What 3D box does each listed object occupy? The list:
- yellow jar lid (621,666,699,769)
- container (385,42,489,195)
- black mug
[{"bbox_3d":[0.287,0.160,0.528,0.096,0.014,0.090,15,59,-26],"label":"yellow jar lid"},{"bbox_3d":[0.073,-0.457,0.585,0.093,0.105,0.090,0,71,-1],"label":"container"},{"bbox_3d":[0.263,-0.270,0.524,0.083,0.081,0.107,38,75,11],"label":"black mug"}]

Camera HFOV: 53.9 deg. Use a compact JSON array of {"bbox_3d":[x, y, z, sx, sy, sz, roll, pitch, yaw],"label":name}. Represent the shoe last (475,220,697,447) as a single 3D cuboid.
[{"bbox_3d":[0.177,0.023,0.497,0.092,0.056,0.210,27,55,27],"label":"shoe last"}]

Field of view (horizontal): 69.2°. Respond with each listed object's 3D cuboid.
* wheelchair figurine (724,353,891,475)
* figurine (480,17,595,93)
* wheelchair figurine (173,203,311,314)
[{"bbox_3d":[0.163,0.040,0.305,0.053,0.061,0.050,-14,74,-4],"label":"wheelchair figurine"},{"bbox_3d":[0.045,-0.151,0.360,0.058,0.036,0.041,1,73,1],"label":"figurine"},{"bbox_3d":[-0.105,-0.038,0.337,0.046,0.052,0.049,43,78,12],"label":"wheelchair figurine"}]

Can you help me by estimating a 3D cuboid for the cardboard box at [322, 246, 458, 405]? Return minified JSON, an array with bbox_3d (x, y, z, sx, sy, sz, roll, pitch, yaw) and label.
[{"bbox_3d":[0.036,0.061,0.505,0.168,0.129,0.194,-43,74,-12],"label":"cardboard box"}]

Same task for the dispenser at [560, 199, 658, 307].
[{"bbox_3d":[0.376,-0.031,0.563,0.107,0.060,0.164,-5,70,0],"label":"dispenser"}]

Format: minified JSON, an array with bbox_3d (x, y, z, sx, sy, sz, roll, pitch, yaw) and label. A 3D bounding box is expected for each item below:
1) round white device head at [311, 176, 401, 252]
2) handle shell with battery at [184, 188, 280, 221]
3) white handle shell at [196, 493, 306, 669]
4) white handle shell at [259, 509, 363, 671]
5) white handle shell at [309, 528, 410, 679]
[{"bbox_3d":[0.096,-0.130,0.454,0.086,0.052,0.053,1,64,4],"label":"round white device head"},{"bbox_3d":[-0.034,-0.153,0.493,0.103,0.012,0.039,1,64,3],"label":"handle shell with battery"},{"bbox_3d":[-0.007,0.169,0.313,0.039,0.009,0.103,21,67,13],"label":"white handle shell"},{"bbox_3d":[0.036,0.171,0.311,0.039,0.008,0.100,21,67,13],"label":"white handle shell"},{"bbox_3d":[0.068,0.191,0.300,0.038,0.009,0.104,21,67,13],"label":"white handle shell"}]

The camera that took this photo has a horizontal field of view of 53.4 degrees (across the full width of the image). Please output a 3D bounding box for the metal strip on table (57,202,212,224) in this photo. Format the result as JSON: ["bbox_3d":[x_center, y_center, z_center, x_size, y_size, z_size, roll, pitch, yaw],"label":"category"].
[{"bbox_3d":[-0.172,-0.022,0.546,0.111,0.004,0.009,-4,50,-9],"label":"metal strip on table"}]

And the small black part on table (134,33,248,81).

*EXERCISE REQUIREMENTS*
Only lines holding the word "object" belong in the answer; copy each one from the material.

*RESPONSE BELOW*
What 3D box does each listed object occupy? The list:
Field of view (horizontal): 69.2°. Respond with each listed object's 3D cuboid.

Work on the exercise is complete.